= Stored data entries =

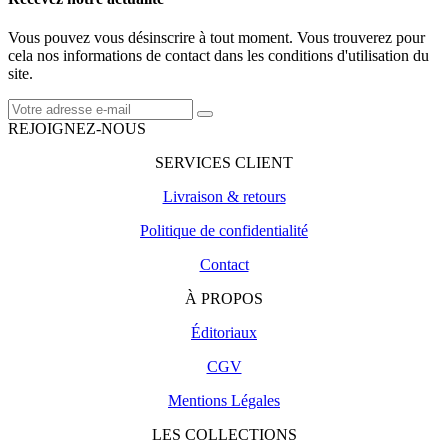
Vous pouvez vous désinscrire à tout moment. Vous trouverez pour
cela nos informations de contact dans les conditions d'utilisation du
site.
REJOIGNEZ-NOUS
SERVICES CLIENT
Livraison & retours
Politique de confidentialité
Contact
À PROPOS
Éditoriaux
CGV
Mentions Légales
LES COLLECTIONS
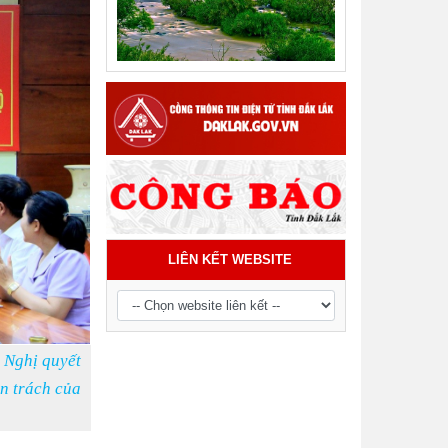
LIÊN KẾT WEBSITE
 Nghị quyết
n trách của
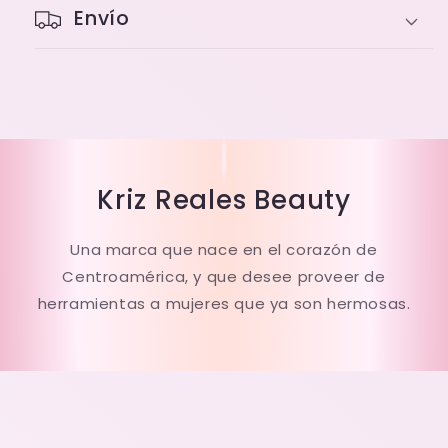
Envío
Kriz Reales Beauty
Una marca que nace en el corazón de
Centroamérica, y que desee proveer de
herramientas a mujeres que ya son hermosas.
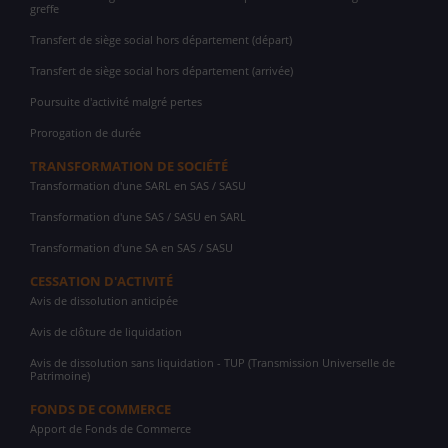
greffe
Transfert de siège social hors département (départ)
Transfert de siège social hors département (arrivée)
Poursuite d'activité malgré pertes
Prorogation de durée
TRANSFORMATION DE SOCIÉTÉ
Transformation d'une SARL en SAS / SASU
Transformation d'une SAS / SASU en SARL
Transformation d'une SA en SAS / SASU
CESSATION D'ACTIVITÉ
Avis de dissolution anticipée
Avis de clôture de liquidation
Avis de dissolution sans liquidation - TUP (Transmission Universelle de
Patrimoine)
FONDS DE COMMERCE
Apport de Fonds de Commerce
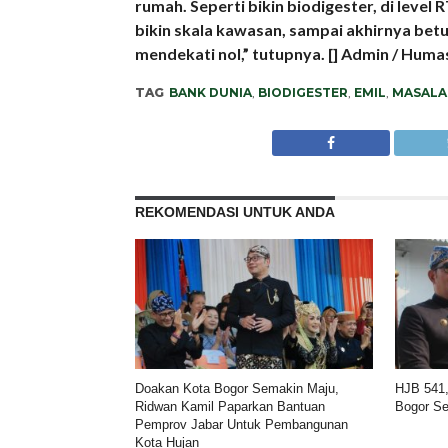
rumah. Seperti bikin biodigester, di level
bikin skala kawasan, sampai akhirnya betu
mendekati nol,” tutupnya. [] Admin / Hum
TAG
BANK DUNIA
,
BIODIGESTER
,
EMIL
,
MASALA
REKOMENDASI UNTUK ANDA
Doakan Kota Bogor Semakin Maju,
HJB 541,
Ridwan Kamil Paparkan Bantuan
Bogor S
Pemprov Jabar Untuk Pembangunan
Kota Hujan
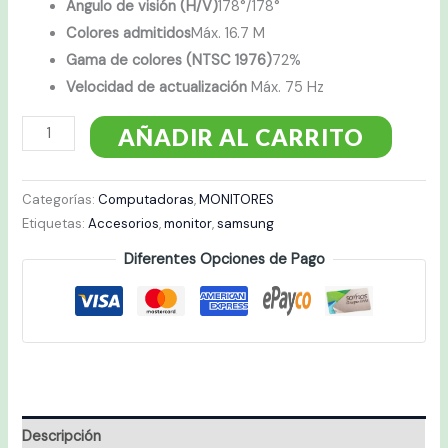
Ángulo de visión (H/V)
178°/178°
Colores admitidos
Máx. 16.7 M
Gama de colores (NTSC 1976)
72%
Velocidad de actualización
Máx. 75 Hz
AÑADIR AL CARRITO
Categorías:
Computadoras
,
MONITORES
Etiquetas:
Accesorios
,
monitor
,
samsung
Diferentes Opciones de Pago
Descripción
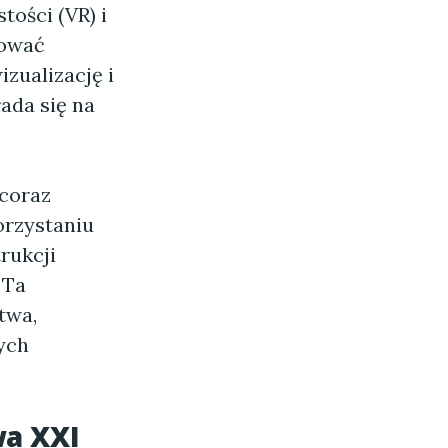
tości (VR) i
nować
zualizację i
ada się na
 coraz
orzystaniu
rukcji
 Ta
twa,
ych
a XXI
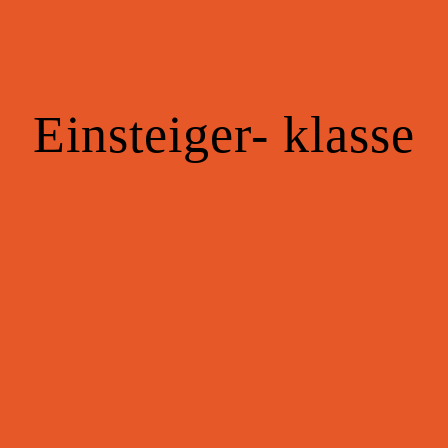
Einsteiger-
klasse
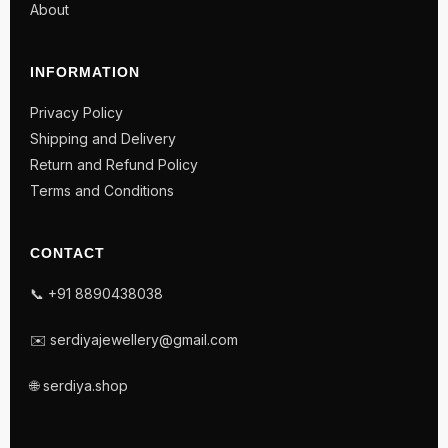
About
INFORMATION
Privacy Policy
Shipping and Delivery
Return and Refund Policy
Terms and Conditions
CONTACT
📞 +91 8890438038
✉️ serdiyajewellery@gmail.com
🌐 serdiya.shop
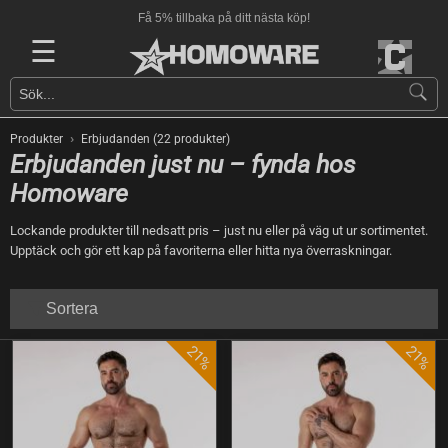
 nästa köp!
Fri frakt över 900 kr
☰
›
Produkter
Erbjudanden (22 produkter)
Erbjudanden just nu – fynda hos
Homoware
Lockande produkter till nedsatt pris – just nu eller på väg ut ur sortimentet.
Upptäck och gör ett kap på favoriterna eller hitta nya överraskningar.
Sortera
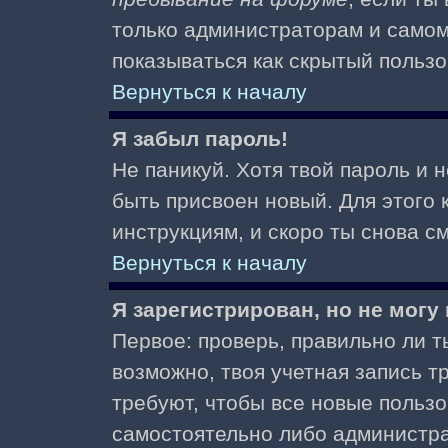
только администраторам и самом
показываться как скрытый пользо
Вернуться к началу
Я забыл пароль!
Не паникуй. Хотя твой пароль и 
быть присвоен новый. Для этого 
инструкциям, и скоро ты снова 
Вернуться к началу
Я зарегистрирован, но не могу 
Первое: проверь, правильно ли ты
возможно, твоя учетная запись 
требуют, чтобы все новые польз
самостоятельно либо администра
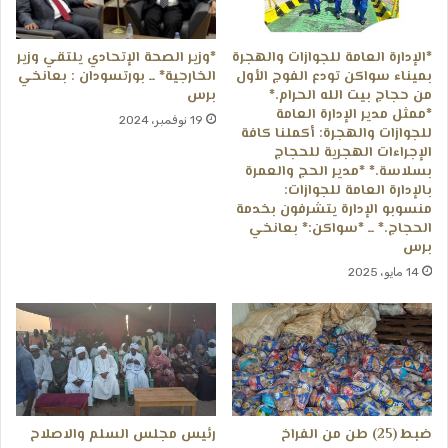
*الإدارة العامة للجوازات والهجرة
*وزير الصحة الإتحادي يلتقي وزير
بميناء سواكن تودع الفوج الأول
الخارجية* ــ بورتسودان : بعانخي
من حجاج بيت الله الحرام.*
برس
*ممثل مدير الإدارة العامة
19 نوفمبر، 2024
للجوازات والهجرة: أكملنا كافة
الإجراءات الهجرية للحجاج
بسلاسة.* *مدير الحج والعمرة
بالإدارة العامة للجوازات:
منسوبو الإدارة يتشرفون بخدمة
الحجاج.* ــ *سواكن:* بعانخي
برس
14 مايو، 2025
ضبط (25) طن من الفراخ
رئيس مجلس السلم والاصلاح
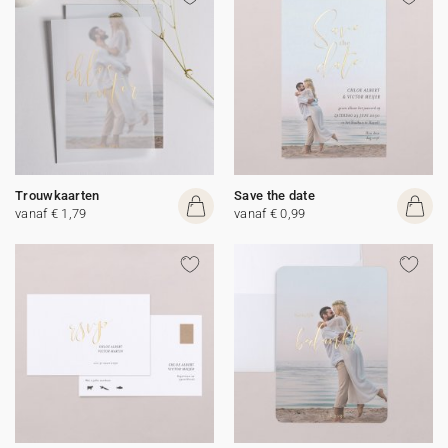
Trouwkaarten
Save the date
vanaf € 1,79
vanaf € 0,99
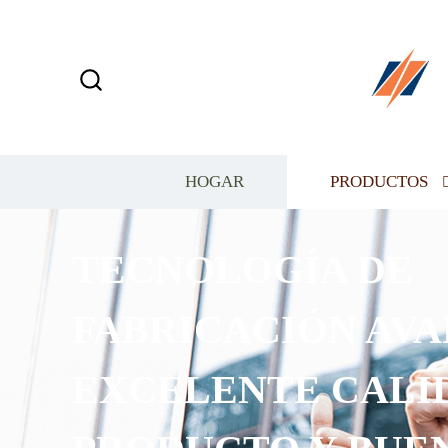
HOGAR
PRODUCTOS
TECNOLOGÍA DE
FABRICACIÓN AVA
EXCELENTE CALI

= Instructions for the task =
Could you write all the entries out again exactly, but without their pictures?

= Response area =
Vous pouvez vous désinscrire à tout moment. Vous trouverez pour
cela nos informations de contact dans les conditions d'utilisation du
site.
REJOIGNEZ-NOUS
SERVICES CLIENT
Livraison & retours
Politique de confidentialité
Contact
À PROPOS
Éditoriaux
CGV
Mentions Légales
LES COLLECTIONS
LIÊN KẾT WEBSITE
 Nghị quyết
n trách của
Envío
Kriz Reales Beauty
Una marca que nace en el corazón de
Centroamérica, y que desee proveer de
herramientas a mujeres que ya son hermosas.
greffe
Transfert de siège social hors département (départ)
Transfert de siège social hors département (arrivée)
Poursuite d'activité malgré pertes
Prorogation de durée
TRANSFORMATION DE SOCIÉTÉ
Transformation d'une SARL en SAS / SASU
Transformation d'une SAS / SASU en SARL
Transformation d'une SA en SAS / SASU
CESSATION D'ACTIVITÉ
Avis de dissolution anticipée
Avis de clôture de liquidation
Avis de dissolution sans liquidation - TUP (Transmission Universelle de
Patrimoine)
FONDS DE COMMERCE
Apport de Fonds de Commerce
rumah. Seperti bikin biodigester, di level
bikin skala kawasan, sampai akhirnya betu
mendekati nol,” tutupnya. [] Admin / Hum
TAG
BANK DUNIA
,
BIODIGESTER
,
EMIL
,
MASALA
REKOMENDASI UNTUK ANDA
Doakan Kota Bogor Semakin Maju,
HJB 541,
Ridwan Kamil Paparkan Bantuan
Bogor S
Pemprov Jabar Untuk Pembangunan
Kota Hujan
Ángulo de visión (H/V)
178°/178°
Colores admitidos
Máx. 16.7 M
Gama de colores (NTSC 1976)
72%
Velocidad de actualización
Máx. 75 Hz
AÑADIR AL CARRITO
Categorías:
Computadoras
,
MONITORES
Etiquetas:
Accesorios
,
monitor
,
samsung
Diferentes Opciones de Pago
Descripción
tości (VR) i
nować
zualizację i
ada się na
 coraz
orzystaniu
rukcji
 Ta
twa,
ych
a XXI
Einsteiger-
klasse
About
INFORMATION
Privacy Policy
Shipping and Delivery
Return and Refund Policy
Terms and Conditions
CONTACT
📞 +91 8890438038
✉️ serdiyajewellery@gmail.com
🌐 serdiya.shop
 nästa köp!
Fri frakt över 900 kr
☰
›
Produkter
Erbjudanden (22 produkter)
Erbjudanden just nu – fynda hos
Homoware
Lockande produkter till nedsatt pris – just nu eller på väg ut ur sortimentet.
Upptäck och gör ett kap på favoriterna eller hitta nya överraskningar.
Sortera
только администраторам и самом
показываться как скрытый пользо
Вернуться к началу
Я забыл пароль!
Не паникуй. Хотя твой пароль и 
быть присвоен новый. Для этого 
инструкциям, и скоро ты снова 
Вернуться к началу
Я зарегистрирован, но не могу 
Первое: проверь, правильно ли ты
возможно, твоя учетная запись 
требуют, чтобы все новые польз
самостоятельно либо администра
*الإدارة العامة للجوازات والهجرة
*وزير الصحة الإتحادي يلتقي وزير
بميناء سواكن تودع الفوج الأول
الخارجية* ــ بورتسودان : بعانخي
من حجاج بيت الله الحرام.*
برس
*ممثل مدير الإدارة العامة
19 نوفمبر، 2024
للجوازات والهجرة: أكملنا كافة
الإجراءات الهجرية للحجاج
بسلاسة.* *مدير الحج والعمرة
بالإدارة العامة للجوازات:
منسوبو الإدارة يتشرفون بخدمة
الحجاج.* ــ *سواكن:* بعانخي
برس
14 مايو، 2025
ضبط (25) طن من الفراخ
رئيس مجلس السلم والاصلاح
Trouwkaarten
Save the date
vanaf € 1,79
vanaf € 0,99
HOGAR
PRODUCTOS
TECNOLOGÍA DE
FABRICACIÓN AVA
EXCELENTE CALI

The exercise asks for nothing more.